INFRASTRUCTURES DÉLABRÉES
Le Garde des Sceaux, Séraphin Davain Akure, a récemment effectué une visite des administrations judiciaires placées sous sa tutelle à Lambaréné, dans la province du Moyen-Ogooué. Une immersion de terrain qui a dressé un véritable tableau noir de la situation. Ce que le ministre a vu donne des frissons : bâtiments vétustes, matériel didactique inexistant, installations électriques en ruine et des latrines où les germes prolifèrent. Le tout dans une atmosphère où même la climatisation fonctionne de manière aléatoire.
Au tribunal administratif comme à la prison centrale, les infrastructures ont visiblement pris un coup de vieillesse. Elles font leur âge, et même plus.
"Le constat est alarmant"
a reconnu sans langue de bois le ministre de la Justice, ébranlé par l’ampleur des déboires que vivent quotidiennement magistrats, greffiers et détenus. En effet, ces agents de l’État, parfois en véritable âme en peine, continuent malgré tout à s'acquitter de leurs missions dans un cadre de travail qui laisse franchement à désirer.

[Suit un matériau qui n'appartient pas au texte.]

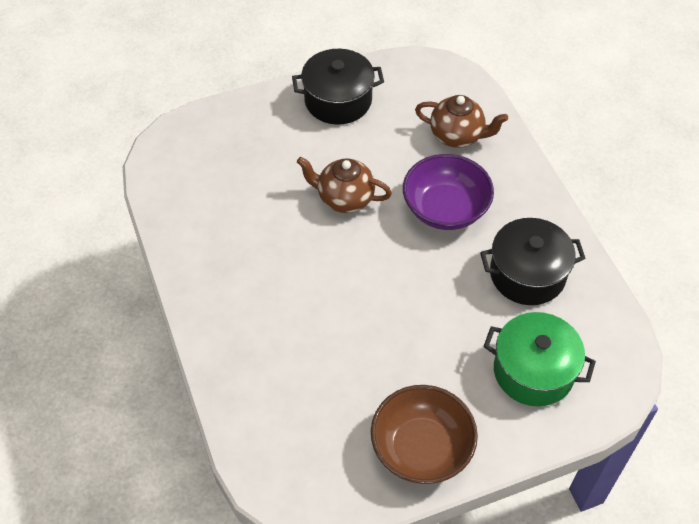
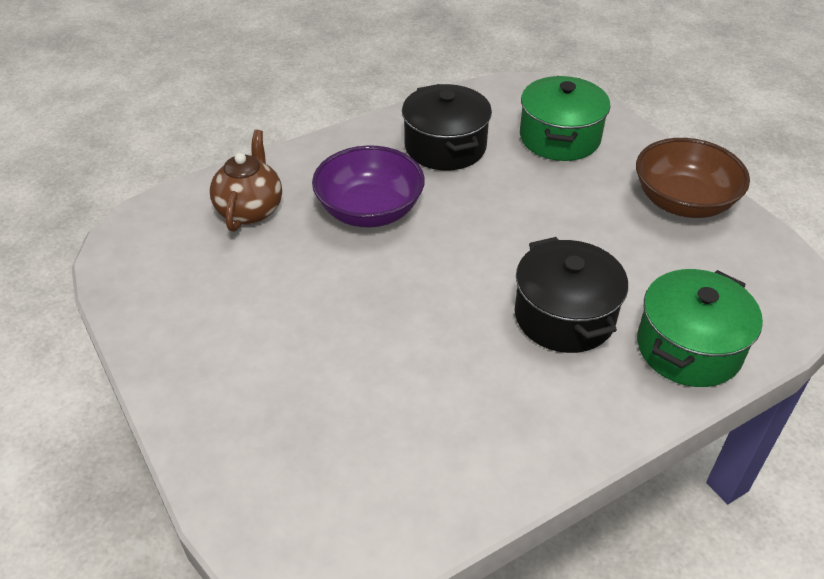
camera: 100 degrees left, 10 degrees down
black pot [292,49,384,125] -> black pot moved to [515,237,628,353]
brown teapot [297,157,392,213] -> none
none -> green pot [637,269,763,387]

Cette visite, tant attendue par le personnel judiciaire, a permis aux agents de monter au créneau pour fustiger des conditions devenues intenables. Certains n’ont pas hésité à tirer à boulets rouges sur l’inaction passée, qui a fini par saper le moral et l'efficacité des équipes sur le terrain. Si le ministre a découvert un service public en piteux état, il a promis une programmation budgétaire sérieuse afin d’enrayer le phénomène de dégradation.
"La prison est obsolète, elle n’est plus aux normes. Il faudra la remplacer. Mais en attendant, nous devons améliorer l’existant"
a-t-il déclaré.

Pour lui, il n’est plus question de vœux pieux. La feuille de route présidentielle consiste à dresser un état des lieux précis, puis injecter les moyens nécessaires pour remettre la machine en marche.
“Les conditions de travail des agents de l’État à Lambaréné sont inacceptables. Une insalubrité dramatique et un manque criard d’équipement, il ne faut pas demander l’efficacité judiciaire. C'est une situation qu'il faut régler au plus vite par une action structurée. L’engagement du ministre est encourageant, mais ne suffit pas. Seule une planification budgétaire rigoureuse et des investissements concrets permettront d’améliorer durablement ces conditions de travail”
souligne une source proche du dossier.
Face à cette justice gabonaise qui fait pâle figure à tous les niveaux, le ministre Séraphin Akure Davain se veut pragmatique et déterminé. Lambaréné mérite mieux que ce spectacle d’abandon.